Extracted page text data
......

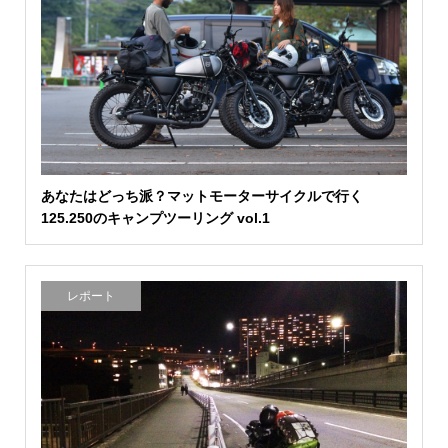
あなたはどっち派？マットモーターサイクルで行く
125.250のキャンプツーリング vol.1
レポート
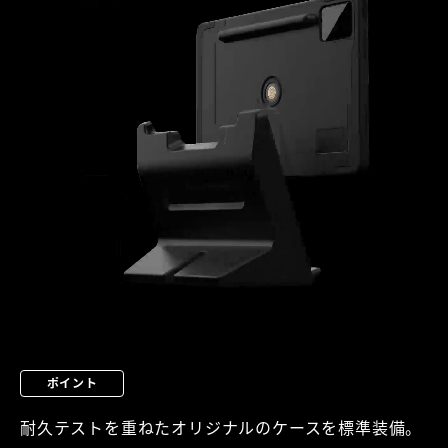
ポイント
耐久テストを重ねたオリジナルのケースを標準装備。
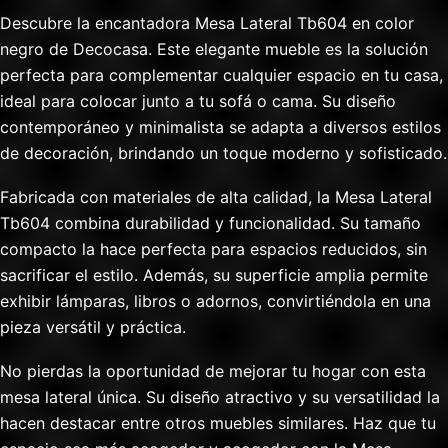
Descubre la encantadora Mesa Lateral Tb604 en color
negro de Decocasa. Este elegante mueble es la solución
perfecta para complementar cualquier espacio en tu casa,
ideal para colocar junto a tu sofá o cama. Su diseño
contemporáneo y minimalista se adapta a diversos estilos
de decoración, brindando un toque moderno y sofisticado.
Fabricada con materiales de alta calidad, la Mesa Lateral
Tb604 combina durabilidad y funcionalidad. Su tamaño
compacto la hace perfecta para espacios reducidos, sin
sacrificar el estilo. Además, su superficie amplia permite
exhibir lámparas, libros o adornos, convirtiéndola en una
pieza versátil y práctica.
No pierdas la oportunidad de mejorar tu hogar con esta
mesa lateral única. Su diseño atractivo y su versatilidad la
hacen destacar entre otros muebles similares. Haz que tu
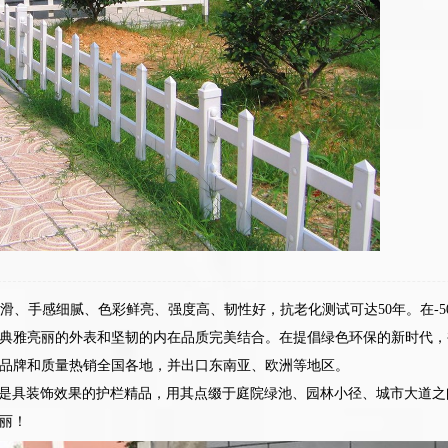
滑、手感细腻、色彩鲜亮、强度高、韧性好，抗老化测试可达50年。在-5
典雅亮丽的外表和坚韧的内在品质完美结合。在提倡绿色环保的新时代，
品牌和质量热销全国各地，并出口东南亚、欧洲等地区。
点是具装饰效果的护栏精品，用其点缀于庭院绿池、园林小径、城市大道
丽！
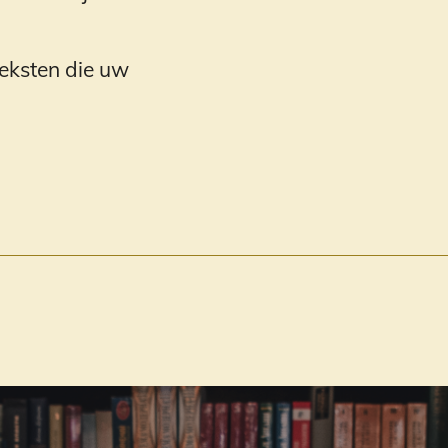
eksten die uw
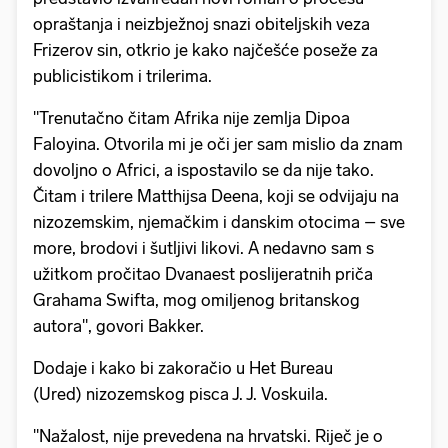
opraštanja i neizbježnoj snazi obiteljskih veza
Frizerov sin, otkrio je kako najčešće poseže za
publicistikom i trilerima.
"Trenutačno čitam Afrika nije zemlja Dipoa
Faloyina. Otvorila mi je oči jer sam mislio da znam
dovoljno o Africi, a ispostavilo se da nije tako.
Čitam i trilere Matthijsa Deena, koji se odvijaju na
nizozemskim, njemačkim i danskim otocima – sve
more, brodovi i šutljivi likovi. A nedavno sam s
užitkom pročitao Dvanaest poslijeratnih priča
Grahama Swifta, mog omiljenog britanskog
autora", govori Bakker.
Dodaje i kako bi zakoračio u Het Bureau
(Ured) nizozemskog pisca J. J. Voskuila.
"Nažalost, nije prevedena na hrvatski. Riječ je o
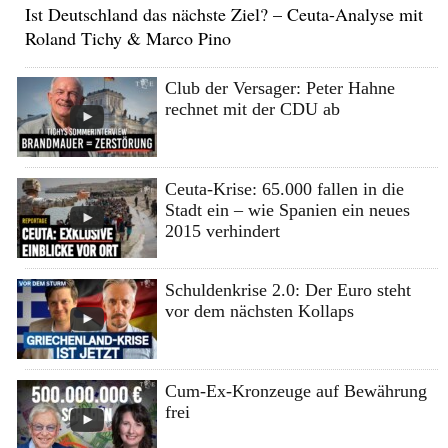
Ist Deutschland das nächste Ziel? – Ceuta-Analyse mit
Roland Tichy & Marco Pino
Club der Versager: Peter Hahne
rechnet mit der CDU ab
Ceuta-Krise: 65.000 fallen in die
Stadt ein – wie Spanien ein neues
2015 verhindert
Schuldenkrise 2.0: Der Euro steht
vor dem nächsten Kollaps
Cum-Ex-Kronzeuge auf Bewährung
frei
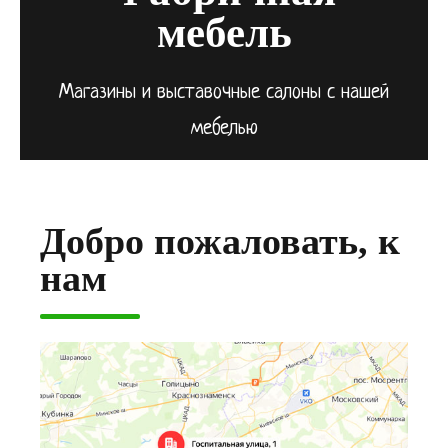
мебель
Магазины и выставочные салоны с нашей
мебелью
Добро пожаловать, к
нам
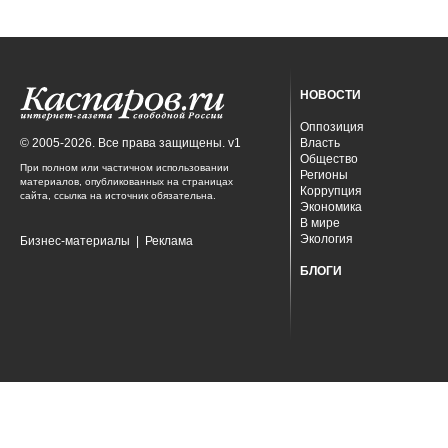
НОВОСТИ
Оппозиция
© 2005-2026. Все права защищены. v1
Власть
Общество
При полном или частичном использовании
Регионы
материалов, опубликованных на страницах
Коррупция
сайта, ссылка на источник обязательна.
Экономика
В мире
Экология
Бизнес-материалы
|
Реклама
БЛОГИ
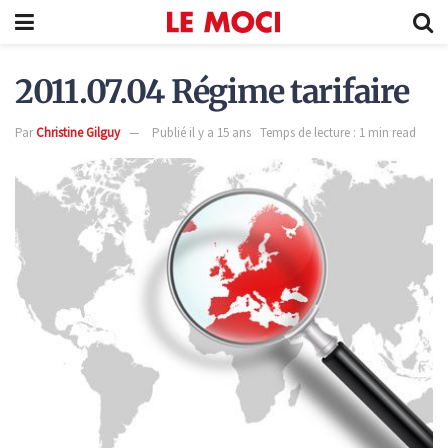
2011.07.04 Régime tarifaire
Par
Christine Gilguy
Publié il y a 15 ans
Temps de lecture : 1 min read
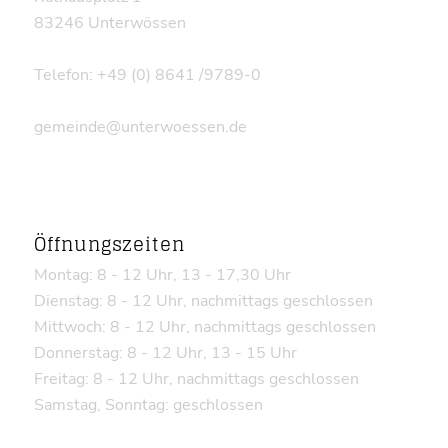
83246 Unterwössen
Telefon: +49 (0) 8641 /9789-0
gemeinde@unterwoessen.de
Öffnungszeiten
Montag: 8 - 12 Uhr, 13 - 17,30 Uhr
Dienstag: 8 - 12 Uhr, nachmittags geschlossen
Mittwoch: 8 - 12 Uhr, nachmittags geschlossen
Donnerstag: 8 - 12 Uhr, 13 - 15 Uhr
Freitag: 8 - 12 Uhr, nachmittags geschlossen
Samstag, Sonntag: geschlossen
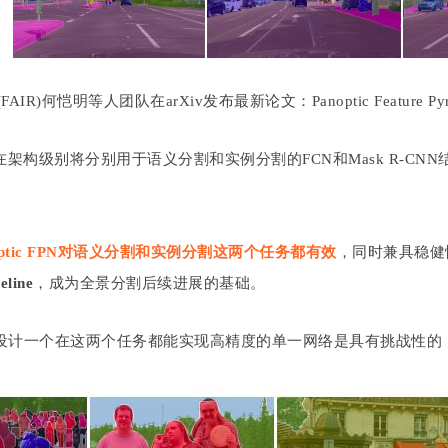
AIR)何恺明等人团队在arXiv发布最新论文：Panoptic Feature Pyra
在架构级别将分别用于语义分割和实例分割的FCN和Mask R-C
optic FPN对语义分割和实例分割这两个任务都有效
，同时兼具稳健
eline
，成为全景分割后续进展的基础。
设计一个在这两个任务都能实现高精度的单一网络是具有挑战性的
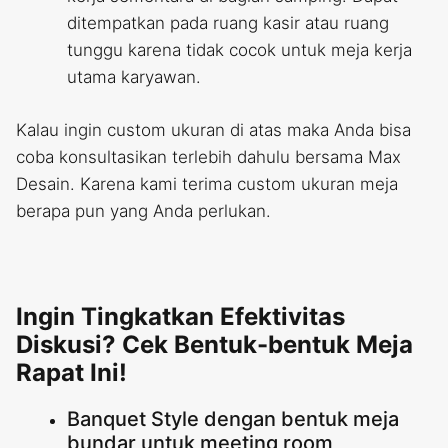
ditempatkan pada ruang kasir atau ruang
tunggu karena tidak cocok untuk meja kerja
utama karyawan.
Kalau ingin custom ukuran di atas maka Anda bisa
coba konsultasikan terlebih dahulu bersama Max
Desain. Karena kami terima custom ukuran meja
berapa pun yang Anda perlukan.
Ingin Tingkatkan Efektivitas
Diskusi? Cek Bentuk-bentuk Meja
Rapat Ini!
Banquet Style dengan bentuk meja
bundar untuk meeting room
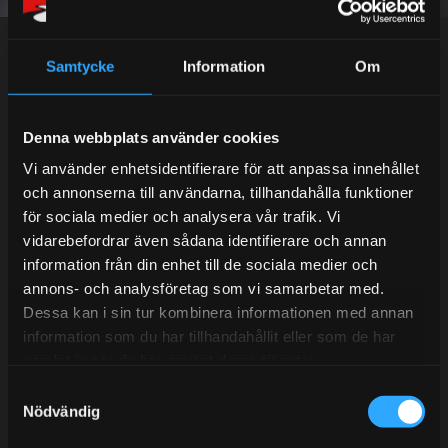
Dina personuppgifter behandlas i enlighet med vår
integritetspolicy
.
Samtycke
Information
Om
Kundtjänst telefon:
Denna webbplats använder cookies
Semestertider.
Vi använder enhetsidentifierare för att anpassa innehållet
och annonserna till användarna, tillhandahålla funktioner
Under V.27 - V.33 nås vi enbart på mejl. Ordrar skickas
för sociala medier och analysera vår trafik. Vi
under sommaren men med viss fördröjning. 2/7 -9/7 är
vidarebefordrar även sådana identifierare och annan
det helt stängt.
information från din enhet till de sociala medier och
Mån-Tors: 10:30-15:00
annons- och analysföretag som vi samarbetar med.
Lunchstängt 12:00-13:00
Dessa kan i sin tur kombinera informationen med annan
information som du har tillhandahållit eller som de har
Tel:
031- 51 66 60
samlat in när du har använt deras tjänster.
S
E-post:
info@streetperformance.se
Nödvändig
a
m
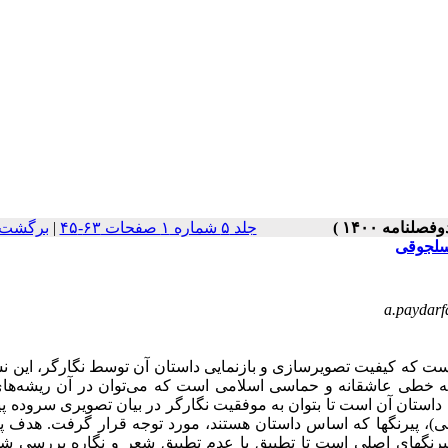
برگشت 
|
جلد ۵ شماره ۱ صفحات ۶۳-۴۵
سلجوقی
a.paydarf
 که کیفیت تصویرسازی و بازنمایی داستان آن توسط نگارگر، این نس
ه خطی عاشقانه و حماسی اسلامی است که می‌توان در آن ریشه‌های 
 داستان آن است تا بتوان به موفقیت نگارگر در بیان تصویری سروده پیب
ی)، پیرنگها که اساس داستان هستند، مورد توجه قرار گرفت. هدف 
رنگهای اصلی است تا تطبیق یا عدم تطبیق شعر و نگاره بررسی شود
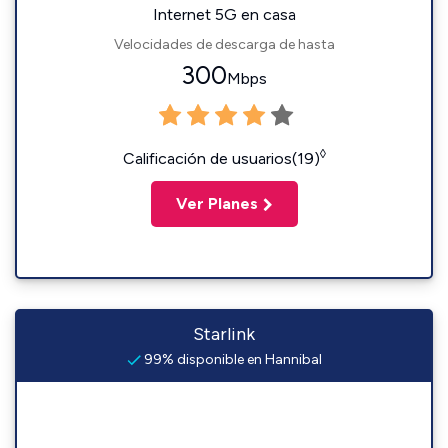
Internet 5G en casa
Velocidades de descarga de hasta
300
Mbps
◊
Calificación de usuarios(19)
Ver Planes
Starlink
99% disponible en Hannibal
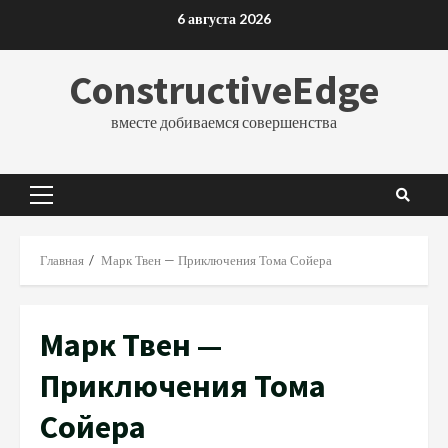
Перейти
6 августа 2026
к
содержимому
ConstructiveEdge
вместе добиваемся совершенства
Основное
меню
Главная
Марк Твен — Приключения Тома Сойера
Марк Твен —
Приключения Тома
Сойера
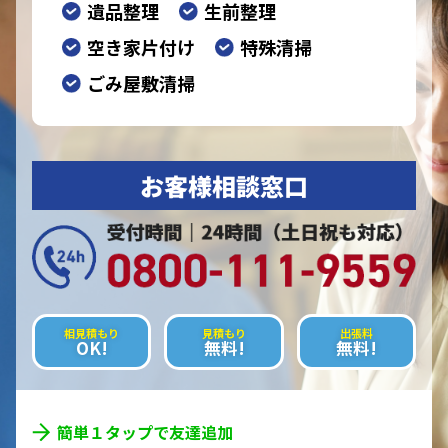
遺品整理
生前整理
空き家片付け
特殊清掃
ごみ屋敷清掃
お客様相談窓口
相見積もり
見積もり
出張料
OK!
無料!
無料!
簡単１タップで友達追加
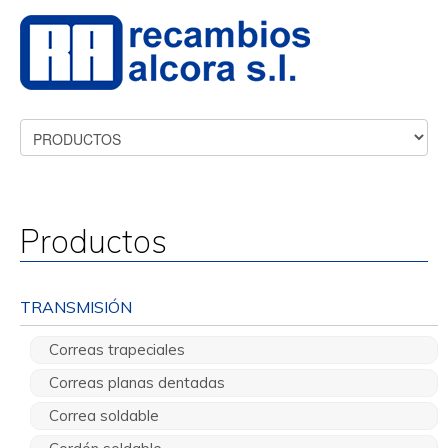
Productos
TRANSMISIÓN
Correas trapeciales
Correas planas dentadas
Correa soldable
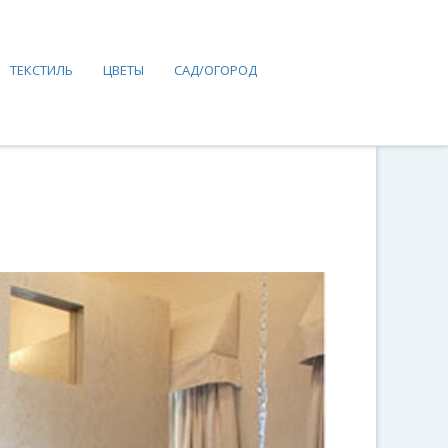
ТЕКСТИЛЬ
ЦВЕТЫ
САД/ОГОРОД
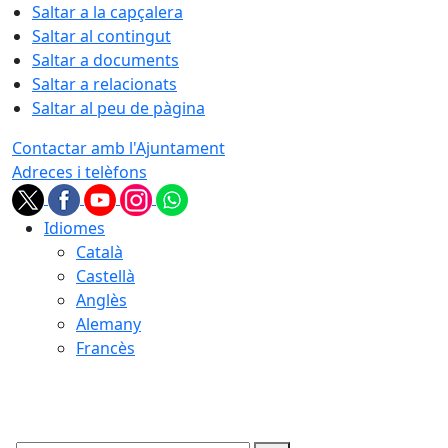
Saltar a la capçalera
Saltar al contingut
Saltar a documents
Saltar a relacionats
Saltar al peu de pàgina
Contactar amb l'Ajuntament
Adreces i telèfons
Idiomes
Català
Castellà
Anglès
Alemany
Francès
06.08.2026 | 03:24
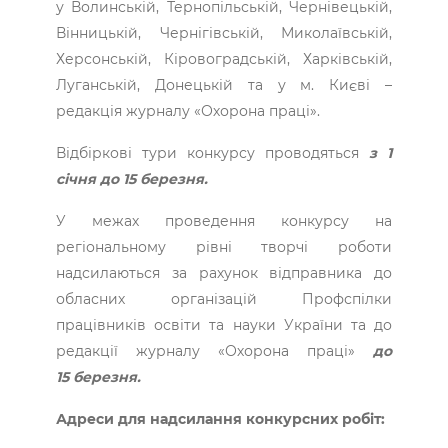
у Волинській, Тернопільській, Чернівецькій,
Вінницькій, Чернігівській, Миколаївській,
Херсонській, Кіровоградській, Харківській,
Луганській, Донецькій та у м. Києві –
редакція журналу «Охорона праці».
Відбіркові тури конкурсу проводяться
з 1
січня до 15 березня.
У межах проведення конкурсу на
регіональному рівні творчі роботи
надсилаються за рахунок відправника до
обласних організацій Профспілки
працівників освіти та науки України та до
редакції журналу «Охорона праці»
до
15 березня.
Адреси для надсилання конкурсних робіт:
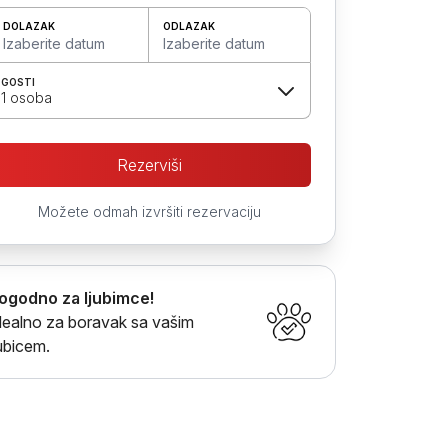
DOLAZAK
ODLAZAK
Izaberite datum
Izaberite datum
GOSTI
1 osoba
Rezerviši
Možete odmah izvršiti rezervaciju
ogodno za ljubimce!
dealno za boravak sa vašim
jubicem.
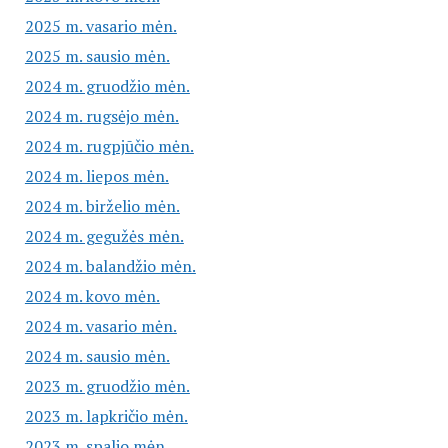
2025 m. vasario mėn.
2025 m. sausio mėn.
2024 m. gruodžio mėn.
2024 m. rugsėjo mėn.
2024 m. rugpjūčio mėn.
2024 m. liepos mėn.
2024 m. birželio mėn.
2024 m. gegužės mėn.
2024 m. balandžio mėn.
2024 m. kovo mėn.
2024 m. vasario mėn.
2024 m. sausio mėn.
2023 m. gruodžio mėn.
2023 m. lapkričio mėn.
2023 m. spalio mėn.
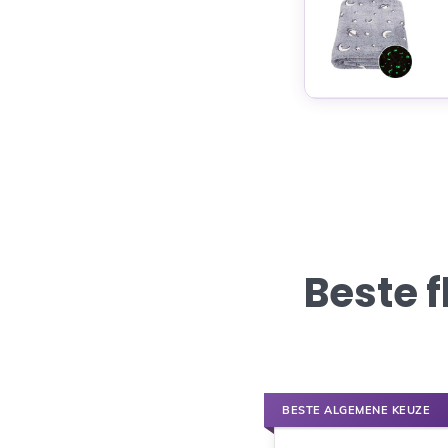
Beste 
BESTE ALGEMENE KEUZE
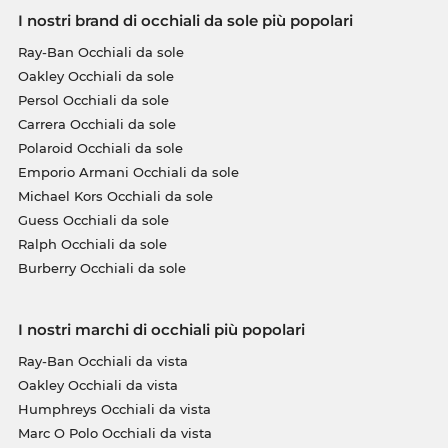
I nostri brand di occhiali da sole più popolari
Ray-Ban Occhiali da sole
Oakley Occhiali da sole
Persol Occhiali da sole
Carrera Occhiali da sole
Polaroid Occhiali da sole
Emporio Armani Occhiali da sole
Michael Kors Occhiali da sole
Guess Occhiali da sole
Ralph Occhiali da sole
Burberry Occhiali da sole
I nostri marchi di occhiali più popolari
Ray-Ban Occhiali da vista
Oakley Occhiali da vista
Humphreys Occhiali da vista
Marc O Polo Occhiali da vista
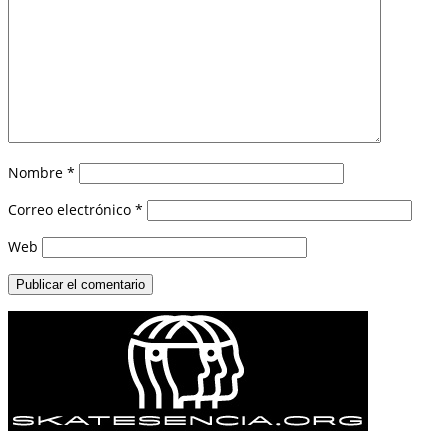
Nombre
*
Correo electrónico
*
Web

......

### WHAT IS EXPECTED
Rewrite the data from its first line through the line containing "eksten die uw", both included, replacing "Tb604" with "Tb700" and keeping everything else unchanged. Give only those lines, leaving out the pictures.

### OUTPUT OF THE EXERCISE
あなたはどっち派？マットモーターサイクルで行く
125.250のキャンプツーリング vol.1
レポート
ポイント
耐久テストを重ねたオリジナルのケースを標準装備。
Descubre la encantadora Mesa Lateral Tb700 en color
negro de Decocasa. Este elegante mueble es la solución
perfecta para complementar cualquier espacio en tu casa,
ideal para colocar junto a tu sofá o cama. Su diseño
contemporáneo y minimalista se adapta a diversos estilos
de decoración, brindando un toque moderno y sofisticado.
Fabricada con materiales de alta calidad, la Mesa Lateral
Tb700 combina durabilidad y funcionalidad. Su tamaño
compacto la hace perfecta para espacios reducidos, sin
sacrificar el estilo. Además, su superficie amplia permite
exhibir lámparas, libros o adornos, convirtiéndola en una
pieza versátil y práctica.
No pierdas la oportunidad de mejorar tu hogar con esta
mesa lateral única. Su diseño atractivo y su versatilidad la
hacen destacar entre otros muebles similares. Haz que tu
滑、手感细腻、色彩鲜亮、强度高、韧性好，抗老化测试可达50年。在-5
典雅亮丽的外表和坚韧的内在品质完美结合。在提倡绿色环保的新时代，
品牌和质量热销全国各地，并出口东南亚、欧洲等地区。
点是具装饰效果的护栏精品，用其点缀于庭院绿池、园林小径、城市大道
丽！
eksten die uw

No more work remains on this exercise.